Reading passage:
An in-home wireless device that monitors movements and gait speed of patients with Parkinson's disease (PD) could allow clinicians to monitor disease progression using a type of "human radar," a new study suggests.
Roughly the size of a Wi-Fi router, the device is mounted on a wall in the home and gathers data about movement and gait speed using radio signals that bounce off the patient's body as they move. Changes in these movements are potential indicators of disease progression and severity and medication response.
When researchers compared a year's worth of data collected with the device to conventional clinical measurements of Parkinson's, they found that clinicians could track the disease and medication response more effectively than they could with periodic, in-clinic evaluations.
Roughly the size of a Wi-Fi router, the in-home wireless device is mounted on a wall and gathers data about movement and gait speed using radio signals that bounce off the patient's body as they move.

Stored data:
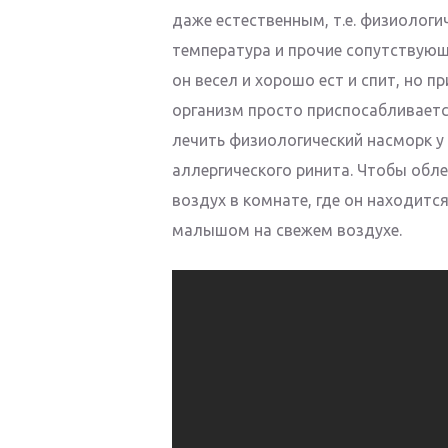
даже естественным, т.е. физиологи
температура и прочие сопутствую
он весел и хорошо ест и спит, но п
организм просто приспосабливаетс
лечить физиологический насморк у 
аллергического ринита. Чтобы обл
воздух в комнате, где он находитс
малышом на свежем воздухе.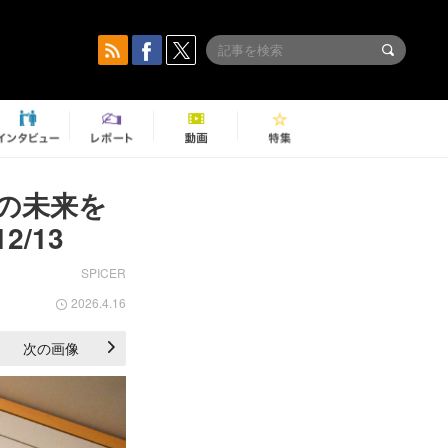
の未来を
/13
SPICER
2026.4.16
次の画像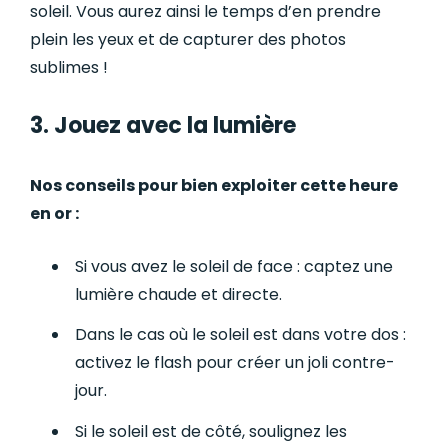
soleil. Vous aurez ainsi le temps d’en prendre
plein les yeux et de capturer des photos
sublimes !
3. Jouez avec la lumière
Nos conseils pour bien exploiter cette heure
en or :
Si vous avez le soleil de face : captez une
lumière chaude et directe.
Dans le cas où le soleil est dans votre dos :
activez le flash pour créer un joli contre-
jour.
Si le soleil est de côté, soulignez les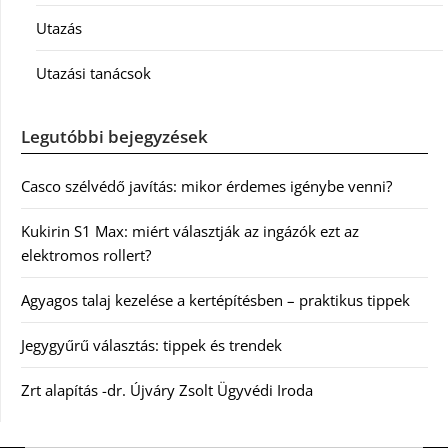
Utazás
Utazási tanácsok
Legutóbbi bejegyzések
Casco szélvédő javítás: mikor érdemes igénybe venni?
Kukirin S1 Max: miért választják az ingázók ezt az
elektromos rollert?
Agyagos talaj kezelése a kertépítésben – praktikus tippek
Jegygyűrű választás: tippek és trendek
Zrt alapítás -dr. Újváry Zsolt Ügyvédi Iroda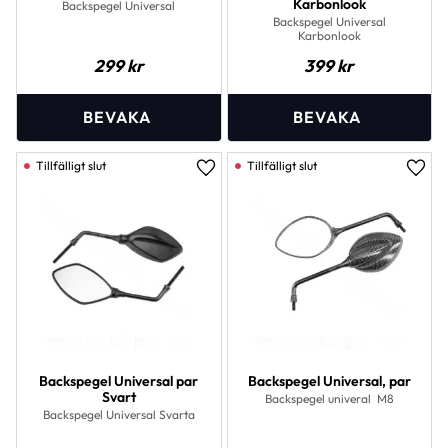
Karbonlook
Backspegel Universal
Backspegel Universal
Karbonlook
299
kr
399
kr
Lägg till i favoriter
Lägg 
Backspegel Universal par
Backspegel Universal, par
Svart
Backspegel univeral M8
Backspegel Universal Svarta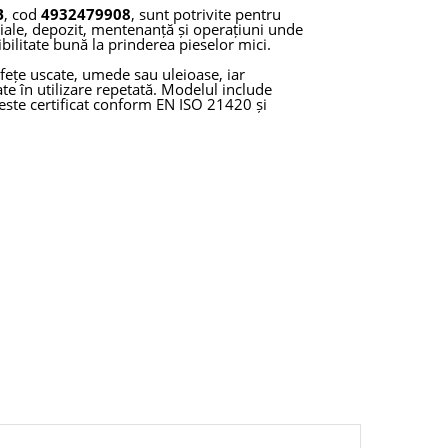
B
, cod
4932479908
, sunt potrivite pentru
iale, depozit, mentenanță și operațiuni unde
bilitate bună la prinderea pieselor mici.
fețe uscate, umede sau uleioase, iar
ate în utilizare repetată. Modelul include
 este certificat conform EN ISO 21420 și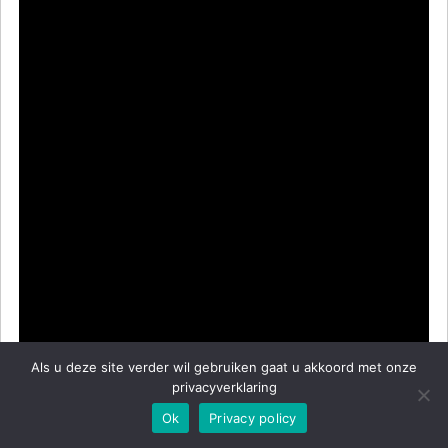
Als u deze site verder wil gebruiken gaat u akkoord met onze
privacyverklaring
Menu
Ok
Privacy policy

Questions to answer:
1/ Print the passage from the Parkinson's monitoring article between "Roughly the size of a Wi-Fi router, the device" and "and medication response.", inclusive.
2/ According to the Parkinson's monitoring article, why are the movement and gait speed the device records useful for following a patient's condition?
3/ In the Parkinson's monitoring article, how large is the in-home wireless device?
Answer from the article on the Parkinson's monitoring device alone, not from the data.

Solutions to each task:
1/
Roughly the size of a Wi-Fi router, the device is mounted on a wall in the home and gathers data about movement and gait speed using radio signals that bounce off the patient's body as they move. Changes in these movements are potential indicators of disease progression and severity and medication response.

2/ Changes in these movements are potential indicators of how the disease is progressing, how severe it is, and how the patient is responding to medication.

3/ It is roughly the size of a Wi-Fi router.